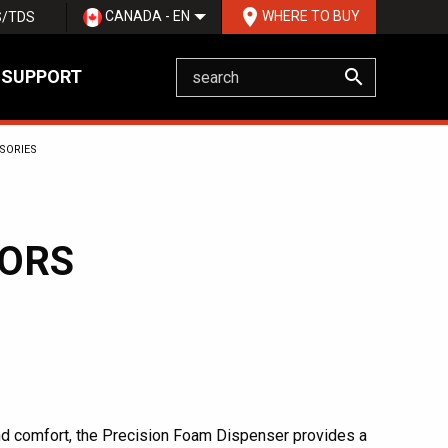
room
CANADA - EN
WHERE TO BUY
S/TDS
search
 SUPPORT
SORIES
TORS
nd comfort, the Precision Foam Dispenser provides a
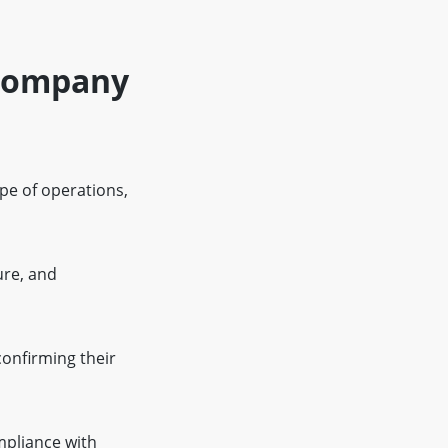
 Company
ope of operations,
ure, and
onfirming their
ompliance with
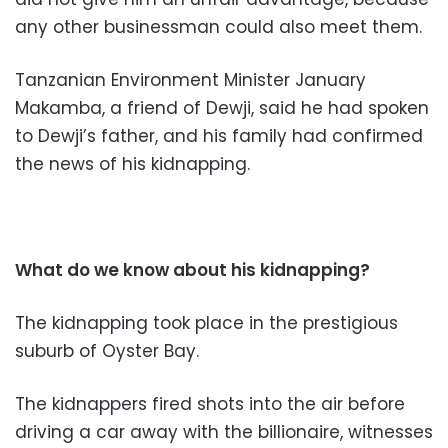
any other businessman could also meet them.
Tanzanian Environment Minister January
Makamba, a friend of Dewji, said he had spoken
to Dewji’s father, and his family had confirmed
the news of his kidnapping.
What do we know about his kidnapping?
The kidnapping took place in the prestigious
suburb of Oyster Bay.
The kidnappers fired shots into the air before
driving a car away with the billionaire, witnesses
+ + + + +
• _Required action_
Without changing a word, transcribe all of the data and omit its images.

• _Answer to the problem_
room
CANADA - EN
WHERE TO BUY
S/TDS
search
 SUPPORT
SORIES
TORS
nd comfort, the Precision Foam Dispenser provides a
 Company
ope of operations,
ure, and
onfirming their
ompliance with
any other businessman could also meet them.
Tanzanian Environment Minister January
Makamba, a friend of Dewji, said he had spoken
to Dewji’s father, and his family had confirmed
the news of his kidnapping.
What do we know about his kidnapping?
The kidnapping took place in the prestigious
suburb of Oyster Bay.
The kidnappers fired shots into the air before
driving a car away with the billionaire, witnesses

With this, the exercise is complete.